Les Américains, eux, se contentant des données de l’astronomie, ont envoyé dans l’espace une fusée qui, profitant de l’alignement des planètes extérieures, va passer successivement à proximité de toutes. Elle émettra des renseignements pendant vingt ans, à partir de la fin 1973, puis, ayant dépassé Pluton, s’éloignera dans le vide galactique avant de revenir, dans quelques siècles, comète obscure et lâchant peut-être encore des hoquets d’ondes rongées de trous, messages n’ayant plus de sens et que personne ne cherchera plus à comprendre.
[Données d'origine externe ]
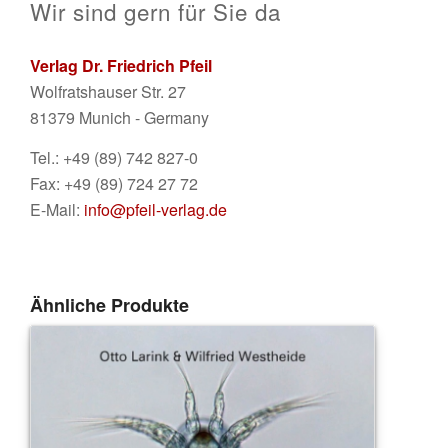
Wir sind gern für Sie da
Verlag Dr. Friedrich Pfeil
Wolfratshauser Str. 27
81379 Munich - Germany
Tel.: +49 (89) 742 827-0
Fax: +49 (89) 724 27 72
E-Mail:
info@pfeil-verlag.de
Ähnliche Produkte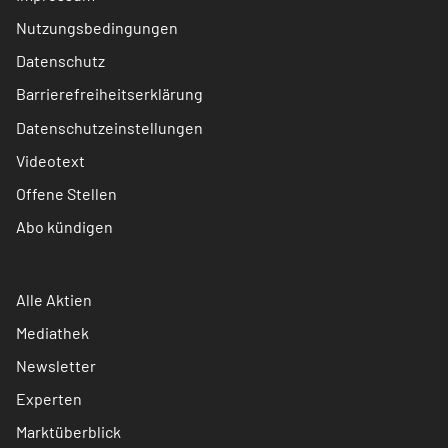
Nutzungsbedingungen
Datenschutz
Barrierefreiheitserklärung
Datenschutzeinstellungen
Videotext
Offene Stellen
Abo kündigen
Alle Aktien
Mediathek
Newsletter
Experten
Marktüberblick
Malgré toute la science et l’argent dépensés, le programme d’expansion dans le système solaire en est donc au tout début des tâtonnements et des étonnements. L’humanité est semblable à un escargot qui, avant de se risquer hors de sa coquille, tend une corne, puis une autre, avec un œil au bout de chacune, rencontre du vinaigre, de la cendre, de la flamme, se replie vivement, puis recommence en espérant la pluie. Les Quatre n’ont acquis qu’une certitude : c’est que l’espace hors de la Terre est terriblement hostile à l’homme, et qu’il lui faudra beaucoup de temps avant de pouvoir sortir de son berceau. Il importe donc de veiller à ce que, d’aucune façon, la moindre trace de virus ne puisse s’échapper de l’île.